Job item
Each line of the data must be written out again verbatim; no image belongs in the copy.

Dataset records
● ● ● ●

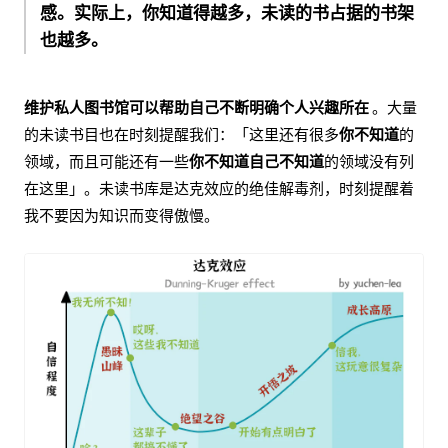
感。实际上，你知道得越多，未读的书占据的书架
也越多。
维护私人图书馆可以帮助自己不断明确个人兴趣所在
。大量
的未读书目也在时刻提醒我们：「这里还有很多​
你不知道
​的
领域，而且可能还有一些​
你不知道自己不知道
​的领域没有列
在这里」。未读书库是达克效应的绝佳解毒剂，时刻提醒着
我不要因为知识而变得傲慢。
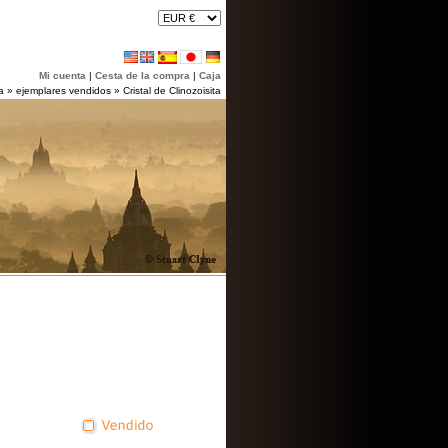
Mi cuenta
|
Cesta de la compra
|
Caja
a
»
ejemplares vendidos
»
Cristal de Clinozoisita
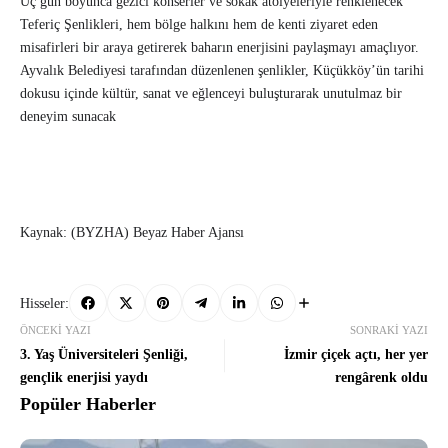
Üç gün boyunca gezici konserler ve sokak atölyeleriyle renklenecek
Teferiç Şenlikleri, hem bölge halkını hem de kenti ziyaret eden
misafirleri bir araya getirerek baharın enerjisini paylaşmayı amaçlıyor.
Ayvalık Belediyesi tarafından düzenlenen şenlikler, Küçükköy’ün tarihi
dokusu içinde kültür, sanat ve eğlenceyi buluşturarak unutulmaz bir
deneyim sunacak
Kaynak: (BYZHA) Beyaz Haber Ajansı
Hisseler:
ÖNCEKI YAZI
SONRAKI YAZI
3. Yaş Üniversiteleri Şenliği,
İzmir çiçek açtı, her yer
gençlik enerjisi yaydı
rengârenk oldu
Popüler Haberler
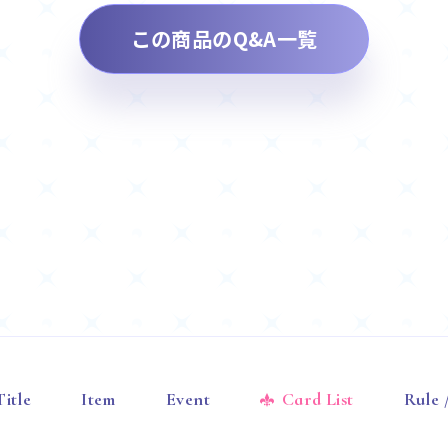
この商品のQ&A一覧
Title
Item
Event
Card List
Rule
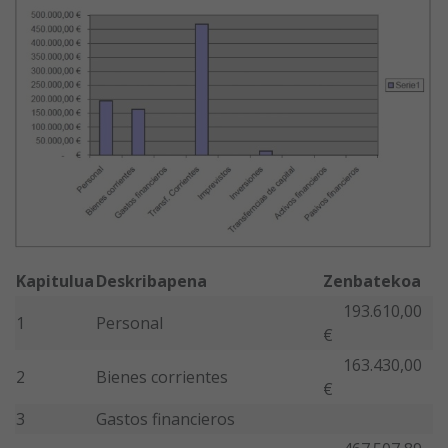
Kapitulua
Deskribapena
Zenbatekoa
193.610,00
1
Personal
€
163.430,00
2
Bienes corrientes
€
3
Gastos financieros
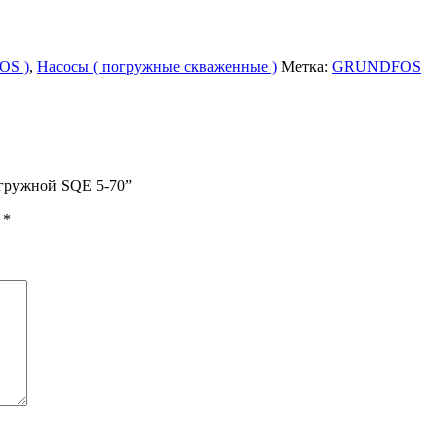
OS )
,
Насосы ( погружные скваженные )
Метка:
GRUNDFOS
гружной SQE 5-70”
ы
*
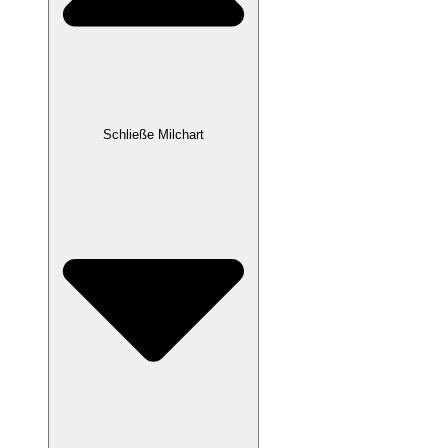
Schließe Milchart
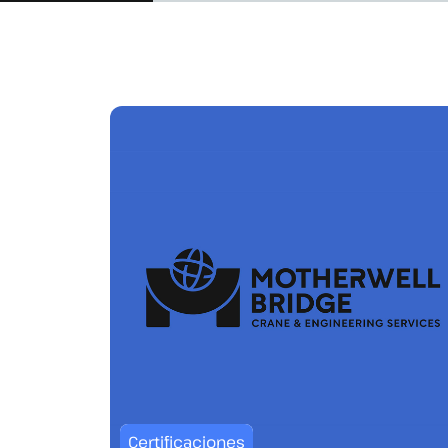
Certificaciones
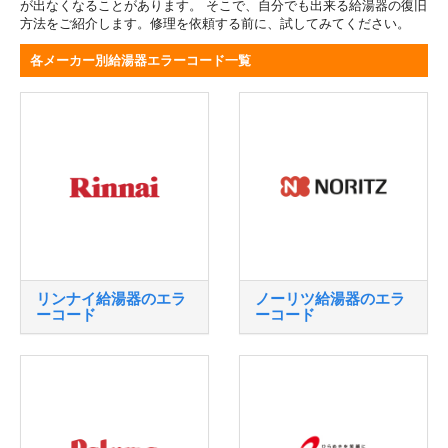
が出なくなることがあります。 そこで、自分でも出来る給湯器の復旧
方法をご紹介します。修理を依頼する前に、試してみてください。
各メーカー別給湯器エラーコード一覧
リンナイ給湯器のエラ
ノーリツ給湯器のエラ
ーコード
ーコード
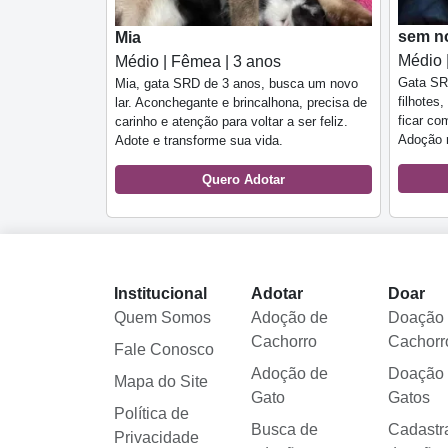
sem n
Mia
Médio 
Médio | Fêmea | 3 anos
Gata SRD
Mia, gata SRD de 3 anos, busca um novo
filhotes
lar. Aconchegante e brincalhona, precisa de
ficar co
carinho e atenção para voltar a ser feliz.
Adoção r
Adote e transforme sua vida.
Quero Adotar
Institucional
Adotar
Doar
Quem Somos
Adoção de
Doação
Cachorro
Cachorr
Fale Conosco
Adoção de
Doação
Mapa do Site
Gato
Gatos
Política de
Busca de
Cadastr
Privacidade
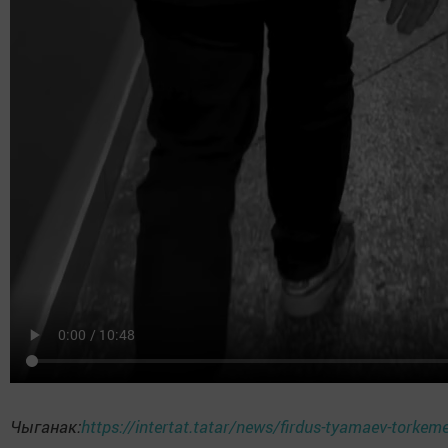
Чыганак:
https://intertat.tatar/news/firdus-tyamaev-torkem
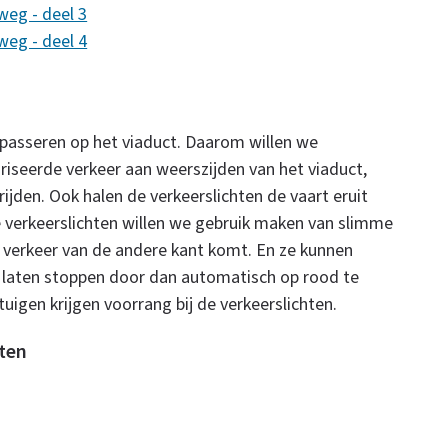
weg - deel 3
weg - deel 4
 passeren op het viaduct. Daarom willen we
riseerde verkeer aan weerszijden van het viaduct,
ijden. Ook halen de verkeerslichten de vaart eruit
 verkeerslichten willen we gebruik maken van slimme
n verkeer van de andere kant komt. En ze kunnen
n laten stoppen door dan automatisch op rood te
igen krijgen voorrang bij de verkeerslichten.
hten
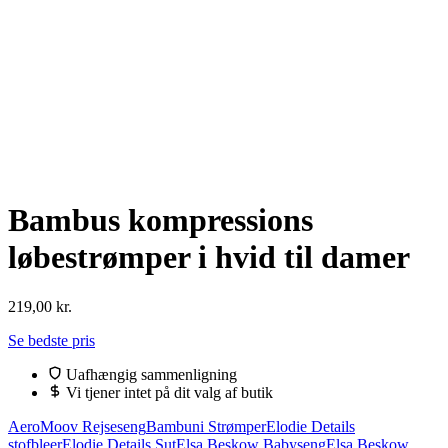
Bambus kompressions
løbestrømper i hvid til damer
219,00
kr.
Se bedste pris
Uafhængig sammenligning
Vi tjener intet på dit valg af butik
AeroMoov Rejseseng
Bambuni Strømper
Elodie Details
stofbleer
Elodie Details Sut
Elsa Beskow Babyseng
Elsa Beskow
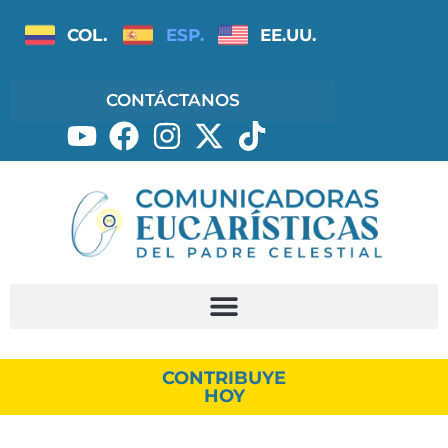
COL.
ESP.
EE.UU.
CONTÁCTANOS
CONTRIBUYE
HOY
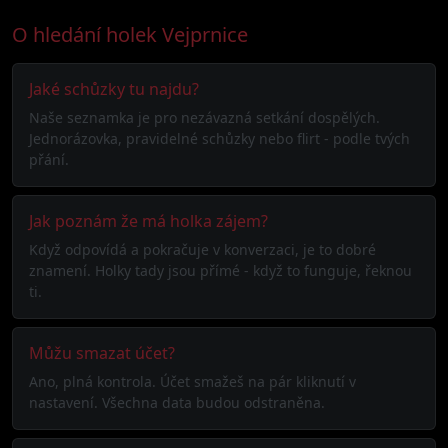
O hledání holek Vejprnice
Jaké schůzky tu najdu?
Naše seznamka je pro nezávazná setkání dospělých.
Jednorázovka, pravidelné schůzky nebo flirt - podle tvých
přání.
Jak poznám že má holka zájem?
Když odpovídá a pokračuje v konverzaci, je to dobré
znamení. Holky tady jsou přímé - když to funguje, řeknou
ti.
Můžu smazat účet?
Ano, plná kontrola. Účet smažeš na pár kliknutí v
nastavení. Všechna data budou odstraněna.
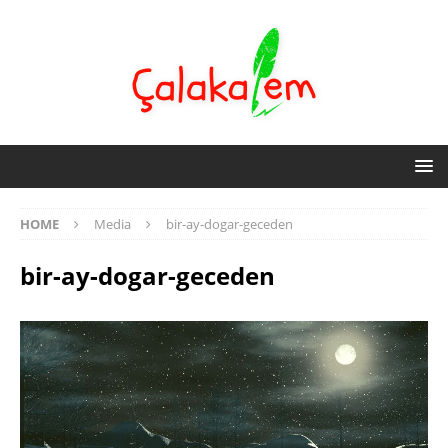
HOME
Media
bir-ay-dogar-geceden
bir-ay-dogar-geceden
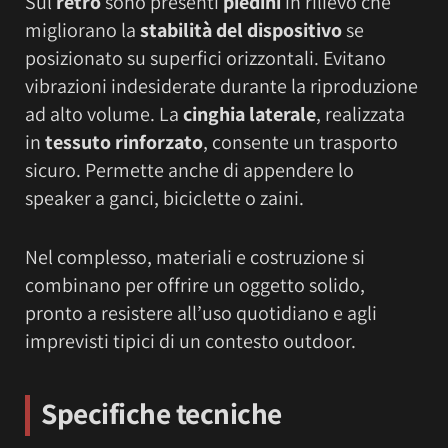
Sul
retro
sono presenti
piedini
in rilievo che
migliorano la
stabilità del dispositivo
se
posizionato su superfici orizzontali. Evitano
vibrazioni indesiderate durante la riproduzione
ad alto volume. La
cinghia laterale
, realizzata
in
tessuto rinforzato
, consente un trasporto
sicuro. Permette anche di appendere lo
speaker a ganci, biciclette o zaini.
Nel complesso, materiali e costruzione si
combinano per offrire un oggetto solido,
pronto a resistere all’uso quotidiano e agli
imprevisti tipici di un contesto outdoor.
Specifiche tecniche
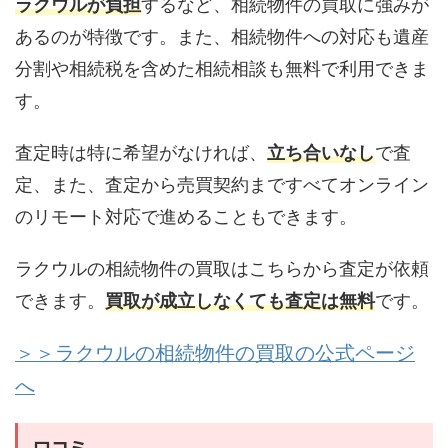
ラクウルが負担
するなど、相続物件の買取に強みが
あるのが特徴です。また、相続物件への対応も遺産
分割や相続税を含めた相続相談も無料で利用できま
す。
査定時は特に希望がなければ、
立ち合いなし
で査
定、また、査定から売買契約まですべてオンライン
のリモート対応で進めることもできます。
ラクウルの相続物件の買取はこちらから査定が依頼
できます。
買取が成立しなくても査定は無料
です。
＞＞ラクウルの相続物件の買取の公式ページ
へ
口コミ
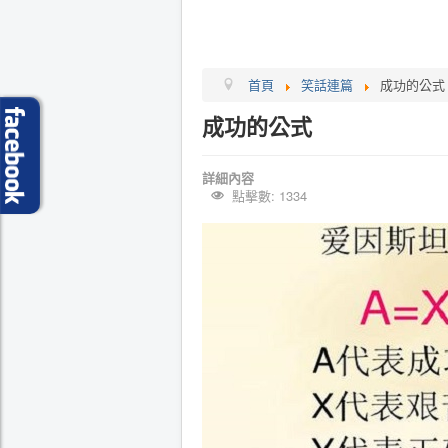
首頁
笑話連篇
成功的公式
成功的公式
詳細內容
點擊數: 1334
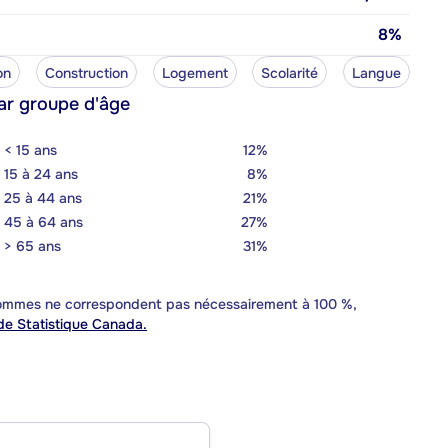
8%
on
Construction
Logement
Scolarité
Langue
ar groupe d'âge
< 15 ans
12%
15 à 24 ans
8%
25 à 44 ans
21%
45 à 64 ans
27%
> 65 ans
31%
 sommes ne correspondent pas nécessairement à 100 %,
e Statistique Canada.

● ● ● ●

Result of this exercise
感。实际上，你知道得越多，未读的书占据的书架
也越多。
维护私人图书馆可以帮助自己不断明确个人兴趣所在
。大量
的未读书目也在时刻提醒我们：「这里还有很多​
你不知道
​的
领域，而且可能还有一些​
你不知道自己不知道
​的领域没有列
在这里」。未读书库是达克效应的绝佳解毒剂，时刻提醒着
我不要因为知识而变得傲慢。
Mi cuenta
|
Cesta de la compra
|
Caja
a
»
ejemplares vendidos
»
Cristal de Clinozoisita
Üç gün boyunca gezici konserler ve sokak atölyeleriyle renklenecek
Teferiç Şenlikleri, hem bölge halkını hem de kenti ziyaret eden
misafirleri bir araya getirerek baharın enerjisini paylaşmayı amaçlıyor.
Ayvalık Belediyesi tarafından düzenlenen şenlikler, Küçükköy’ün tarihi
dokusu içinde kültür, sanat ve eğlenceyi buluşturarak unutulmaz bir
deneyim sunacak
Kaynak: (BYZHA) Beyaz Haber Ajansı
Hisseler:
ÖNCEKI YAZI
SONRAKI YAZI
3. Yaş Üniversiteleri Şenliği,
İzmir çiçek açtı, her yer
gençlik enerjisi yaydı
rengârenk oldu
Popüler Haberler
この商品のQ&A一覧
Title
Item
Event
Card List
Rule
Kapitulua
Deskribapena
Zenbatekoa
193.610,00
1
Personal
€
163.430,00
2
Bienes corrientes
€
3
Gastos financieros
OS )
,
Насосы ( погружные скваженные )
Метка:
GRUNDFOS
гружной SQE 5-70”
ы
*
Schließe Milchart
Certificaciones
が出なくなることがあります。 そこで、自分でも出来る給湯器の復旧
方法をご紹介します。修理を依頼する前に、試してみてください。
各メーカー別給湯器エラーコード一覧
リンナイ給湯器のエラ
ノーリツ給湯器のエラ
ーコード
ーコード
sem n
Mia
Médio 
Médio | Fêmea | 3 anos
Gata SRD
Mia, gata SRD de 3 anos, busca um novo
filhotes
lar. Aconchegante e brincalhona, precisa de
ficar co
carinho e atenção para voltar a ser feliz.
Adoção r
Adote e transforme sua vida.
Quero Adotar
Institucional
Adotar
Doar
Quem Somos
Adoção de
Doação
Cachorro
Cachorr
Fale Conosco
Adoção de
Doação
Mapa do Site
Gato
Gatos
Política de
Busca de
Cadastr
Privacidade
Чыганак:
https://intertat.tatar/news/firdus-tyamaev-torkem
weg - deel 3
weg - deel 4
 passeren op het viaduct. Daarom willen we
riseerde verkeer aan weerszijden van het viaduct,
ijden. Ook halen de verkeerslichten de vaart eruit
 verkeerslichten willen we gebruik maken van slimme
n verkeer van de andere kant komt. En ze kunnen
n laten stoppen door dan automatisch op rood te
igen krijgen voorrang bij de verkeerslichten.
hten
Bambus kompressions
løbestrømper i hvid til damer
219,00
kr.
Se bedste pris
Uafhængig sammenligning
Vi tjener intet på dit valg af butik
AeroMoov Rejseseng
Bambuni Strømper
Elodie Details
stofbleer
Elodie Details Sut
Elsa Beskow Babyseng
Elsa Beskow
COL.
ESP.
EE.UU.
CONTÁCTANOS
CONTRIBUYE
HOY
O hledání holek Vejprnice
Jaké schůzky tu najdu?
Naše seznamka je pro nezávazná setkání dospělých.
Jednorázovka, pravidelné schůzky nebo flirt - podle tvých
přání.
Jak poznám že má holka zájem?
Když odpovídá a pokračuje v konverzaci, je to dobré
znamení. Holky tady jsou přímé - když to funguje, řeknou
ti.
Můžu smazat účet?
Ano, plná kontrola. Účet smažeš na pár kliknutí v
nastavení. Všechna data budou odstraněna.
HOME
Media
bir-ay-dogar-geceden
bir-ay-dogar-geceden
Sul
retro
sono presenti
piedini
in rilievo che
migliorano la
stabilità del dispositivo
se
posizionato su superfici orizzontali. Evitano
vibrazioni indesiderate durante la riproduzione
ad alto volume. La
cinghia laterale
, realizzata
in
tessuto rinforzato
, consente un trasporto
sicuro. Permette anche di appendere lo
speaker a ganci, biciclette o zaini.
Nel complesso, materiali e costruzione si
combinano per offrire un oggetto solido,
pronto a resistere all’uso quotidiano e agli
imprevisti tipici di un contesto outdoor.
Specifiche tecniche
ラクウルが負担
するなど、相続物件の買取に強みが
あるのが特徴です。また、相続物件への対応も遺産
分割や相続税を含めた相続相談も無料で利用できま
す。
査定時は特に希望がなければ、
立ち合いなし
で査
定、また、査定から売買契約まですべてオンライン
のリモート対応で進めることもできます。
ラクウルの相続物件の買取はこちらから査定が依頼
できます。
買取が成立しなくても査定は無料
です。
＞＞ラクウルの相続物件の買取の公式ページ
へ
口コミ
首頁
笑話連篇
成功的公式
成功的公式
詳細內容
點擊數: 1334
8%
on
Construction
Logement
Scolarité
Langue
ar groupe d'âge
< 15 ans
12%
15 à 24 ans
8%
25 à 44 ans
21%
45 à 64 ans
27%
> 65 ans
31%
 sommes ne correspondent pas nécessairement à 100 %,
e Statistique Canada.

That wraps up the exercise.